Investors will also get a health-check on China's economy, with the release of manufacturing data for April.
The Bank of Japan is widely expected to keep its monetary policy steady on Wednesday. "It's too early to expect further easing from the Bank of Japan Wednesday as not enough data has been seen post the sales tax hike, but it is likely to signal that it stands ready to act if needed," said Shane Oliver, head of investment strategy and chief economist at AMP Capital.
Japanese industrial production (Wednesday), household spending and employment data (Friday) for March will be a bit dated given the consumption tax hike on April 1.
Economists expect the central bank will step up monetary stimulus in the second half of the year to offset the negative drag on the economy from the tax increase.
The BOJ has stood pat on policy since delivering unprecedented stimulus in April last year, pledging to double base money via aggressive asset purchases to accelerate consumer inflation to 2 percent in roughly two years.
In China, the official manufacturing purchasing managers' index (PMI) is scheduled to be published on Thursday.
The flash HSBC PMI, released last week, came in at 48.3, better than the final reading of 48 in March, but still below the 50-mark which demarcates expansion and contraction.
"Thanks to the mini-stimulus in China and some possible recovery in export demand, we expect the HSBC PMI to gradually move to the range of 49-50 in coming months. While the official PMI will likely move to the range of 50.5-51.0," Ting Lu, chief China economist at Bank of America Merrill Lynch wrote in a last week.
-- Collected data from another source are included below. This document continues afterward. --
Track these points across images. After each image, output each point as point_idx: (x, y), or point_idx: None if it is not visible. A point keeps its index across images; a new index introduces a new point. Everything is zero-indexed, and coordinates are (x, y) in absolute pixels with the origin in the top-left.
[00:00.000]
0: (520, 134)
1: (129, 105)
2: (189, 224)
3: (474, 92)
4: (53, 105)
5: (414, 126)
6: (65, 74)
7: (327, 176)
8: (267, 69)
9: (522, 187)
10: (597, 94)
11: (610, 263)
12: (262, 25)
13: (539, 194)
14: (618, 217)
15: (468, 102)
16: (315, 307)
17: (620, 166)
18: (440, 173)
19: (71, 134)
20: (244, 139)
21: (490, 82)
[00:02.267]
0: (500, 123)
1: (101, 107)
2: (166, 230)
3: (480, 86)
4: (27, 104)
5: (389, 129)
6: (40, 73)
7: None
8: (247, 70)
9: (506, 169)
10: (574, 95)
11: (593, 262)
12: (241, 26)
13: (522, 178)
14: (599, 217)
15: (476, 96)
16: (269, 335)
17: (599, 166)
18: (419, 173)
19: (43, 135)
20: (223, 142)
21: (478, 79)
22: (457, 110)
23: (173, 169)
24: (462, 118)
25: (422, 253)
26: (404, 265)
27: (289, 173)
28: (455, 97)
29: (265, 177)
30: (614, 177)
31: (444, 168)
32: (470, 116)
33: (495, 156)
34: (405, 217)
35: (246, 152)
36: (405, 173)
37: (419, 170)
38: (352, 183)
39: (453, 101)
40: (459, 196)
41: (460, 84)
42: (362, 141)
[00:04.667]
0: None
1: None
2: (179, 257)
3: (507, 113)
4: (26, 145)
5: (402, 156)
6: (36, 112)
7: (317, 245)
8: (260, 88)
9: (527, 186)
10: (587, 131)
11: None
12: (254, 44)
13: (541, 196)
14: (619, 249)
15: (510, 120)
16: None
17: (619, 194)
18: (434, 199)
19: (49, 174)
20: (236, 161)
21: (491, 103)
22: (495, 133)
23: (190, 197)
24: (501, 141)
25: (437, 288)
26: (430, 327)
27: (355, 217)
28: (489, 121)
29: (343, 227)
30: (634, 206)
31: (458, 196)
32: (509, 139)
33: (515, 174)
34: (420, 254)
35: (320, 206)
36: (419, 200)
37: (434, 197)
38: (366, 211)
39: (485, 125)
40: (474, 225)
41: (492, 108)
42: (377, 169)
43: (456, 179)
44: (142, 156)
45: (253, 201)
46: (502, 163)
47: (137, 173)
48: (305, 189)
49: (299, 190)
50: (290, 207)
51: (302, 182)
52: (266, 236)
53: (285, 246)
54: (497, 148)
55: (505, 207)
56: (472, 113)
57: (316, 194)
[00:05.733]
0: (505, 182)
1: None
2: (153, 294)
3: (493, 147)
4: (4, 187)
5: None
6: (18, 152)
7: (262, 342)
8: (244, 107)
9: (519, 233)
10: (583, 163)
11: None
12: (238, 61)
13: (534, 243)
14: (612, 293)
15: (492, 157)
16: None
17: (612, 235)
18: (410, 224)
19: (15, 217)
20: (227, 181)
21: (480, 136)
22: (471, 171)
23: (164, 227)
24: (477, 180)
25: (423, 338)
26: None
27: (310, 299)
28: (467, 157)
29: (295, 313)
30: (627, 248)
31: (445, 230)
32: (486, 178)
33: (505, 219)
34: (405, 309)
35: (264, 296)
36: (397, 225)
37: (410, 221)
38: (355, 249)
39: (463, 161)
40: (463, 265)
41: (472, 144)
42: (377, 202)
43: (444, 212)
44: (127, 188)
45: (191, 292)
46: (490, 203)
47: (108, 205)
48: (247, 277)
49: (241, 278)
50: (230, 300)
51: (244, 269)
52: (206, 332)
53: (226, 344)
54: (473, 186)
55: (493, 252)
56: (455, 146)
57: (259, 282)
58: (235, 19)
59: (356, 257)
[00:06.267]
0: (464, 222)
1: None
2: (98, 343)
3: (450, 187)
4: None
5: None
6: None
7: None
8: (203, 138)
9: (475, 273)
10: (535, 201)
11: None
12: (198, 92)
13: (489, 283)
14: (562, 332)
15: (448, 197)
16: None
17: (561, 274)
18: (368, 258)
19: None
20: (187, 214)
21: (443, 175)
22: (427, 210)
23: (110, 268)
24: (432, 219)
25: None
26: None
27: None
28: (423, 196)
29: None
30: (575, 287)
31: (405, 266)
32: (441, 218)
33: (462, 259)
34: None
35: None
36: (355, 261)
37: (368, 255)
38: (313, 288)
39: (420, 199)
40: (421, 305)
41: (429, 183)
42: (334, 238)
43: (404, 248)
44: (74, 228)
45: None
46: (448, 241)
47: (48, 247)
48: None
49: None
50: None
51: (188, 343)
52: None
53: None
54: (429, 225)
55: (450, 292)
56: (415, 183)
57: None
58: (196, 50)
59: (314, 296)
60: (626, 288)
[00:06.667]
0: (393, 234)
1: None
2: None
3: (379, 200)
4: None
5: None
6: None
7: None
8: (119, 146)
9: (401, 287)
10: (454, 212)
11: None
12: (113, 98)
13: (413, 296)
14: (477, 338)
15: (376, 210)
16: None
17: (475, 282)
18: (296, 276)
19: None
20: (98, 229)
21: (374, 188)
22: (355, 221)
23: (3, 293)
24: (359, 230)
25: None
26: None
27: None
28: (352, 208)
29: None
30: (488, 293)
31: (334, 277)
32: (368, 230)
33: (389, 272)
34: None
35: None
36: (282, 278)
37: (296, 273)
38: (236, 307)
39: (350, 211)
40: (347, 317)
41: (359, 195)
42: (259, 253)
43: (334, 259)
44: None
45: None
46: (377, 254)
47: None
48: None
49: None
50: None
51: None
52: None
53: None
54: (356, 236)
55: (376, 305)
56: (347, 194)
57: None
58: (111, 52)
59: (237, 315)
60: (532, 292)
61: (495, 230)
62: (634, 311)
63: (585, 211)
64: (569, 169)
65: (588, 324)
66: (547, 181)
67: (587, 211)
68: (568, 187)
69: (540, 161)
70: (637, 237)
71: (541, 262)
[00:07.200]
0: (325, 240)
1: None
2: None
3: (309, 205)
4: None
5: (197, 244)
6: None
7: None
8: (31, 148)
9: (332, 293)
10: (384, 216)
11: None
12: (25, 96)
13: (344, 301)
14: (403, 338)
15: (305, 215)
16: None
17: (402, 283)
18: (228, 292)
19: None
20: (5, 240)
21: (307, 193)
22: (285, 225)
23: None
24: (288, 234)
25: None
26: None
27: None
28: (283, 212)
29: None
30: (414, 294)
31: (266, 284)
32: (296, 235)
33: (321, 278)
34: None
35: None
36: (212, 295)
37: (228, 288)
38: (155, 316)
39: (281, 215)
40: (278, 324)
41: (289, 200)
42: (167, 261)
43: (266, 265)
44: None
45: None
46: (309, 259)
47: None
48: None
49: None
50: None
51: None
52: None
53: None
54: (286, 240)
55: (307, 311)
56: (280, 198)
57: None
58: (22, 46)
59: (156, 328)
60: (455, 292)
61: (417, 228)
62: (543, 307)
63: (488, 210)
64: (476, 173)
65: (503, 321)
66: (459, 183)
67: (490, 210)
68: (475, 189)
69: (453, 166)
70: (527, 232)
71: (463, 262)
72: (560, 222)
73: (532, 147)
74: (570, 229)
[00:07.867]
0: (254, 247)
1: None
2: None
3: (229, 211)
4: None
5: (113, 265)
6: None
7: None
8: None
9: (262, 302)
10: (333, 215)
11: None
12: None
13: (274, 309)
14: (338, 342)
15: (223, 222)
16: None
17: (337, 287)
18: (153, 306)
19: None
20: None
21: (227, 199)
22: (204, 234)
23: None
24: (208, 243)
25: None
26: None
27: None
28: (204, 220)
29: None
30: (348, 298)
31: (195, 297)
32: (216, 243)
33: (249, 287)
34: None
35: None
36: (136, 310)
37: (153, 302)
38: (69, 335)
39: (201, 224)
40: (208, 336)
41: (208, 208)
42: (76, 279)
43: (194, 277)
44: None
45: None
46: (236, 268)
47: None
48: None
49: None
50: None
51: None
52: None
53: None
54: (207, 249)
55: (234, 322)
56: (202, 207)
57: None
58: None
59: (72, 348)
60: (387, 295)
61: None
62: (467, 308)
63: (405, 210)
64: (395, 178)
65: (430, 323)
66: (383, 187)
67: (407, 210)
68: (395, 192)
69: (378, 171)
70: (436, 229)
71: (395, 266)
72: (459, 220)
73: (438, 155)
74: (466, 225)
In early April, Beijing acted to arrest a slowdown in the world's second-largest economy by announcing plans to accelerate spending on railways, upgrade housing for low-income households and lower tax rates for smaller companies.
Events outside Asia are also likely to be in focus for regional markets this week, with the Federal Open Market Committee's (FOMC) meeting to be held on Wednesday-Thursday.
The central bank is expected to continue the process of tapering by reducing its bond buying program by another $10 billion taking it to $45 billion a month, and is likely to express confidence that growth is picking up in line with its expectations after a soft patch through winter, said Oliver.
Investors will also be keeping a close eye on geopolitical developments in Eastern Europe as tensions between Russia and Ukraine escalate.
At the end of last week, U.S. Secretary of State John Kerry said time was running out for Moscow to change its course in Ukraine.
Ukrainian forces killed up to five pro-Russia separatists on Thursday and Russia conducted army drills near the border, raising fears its troops would invade.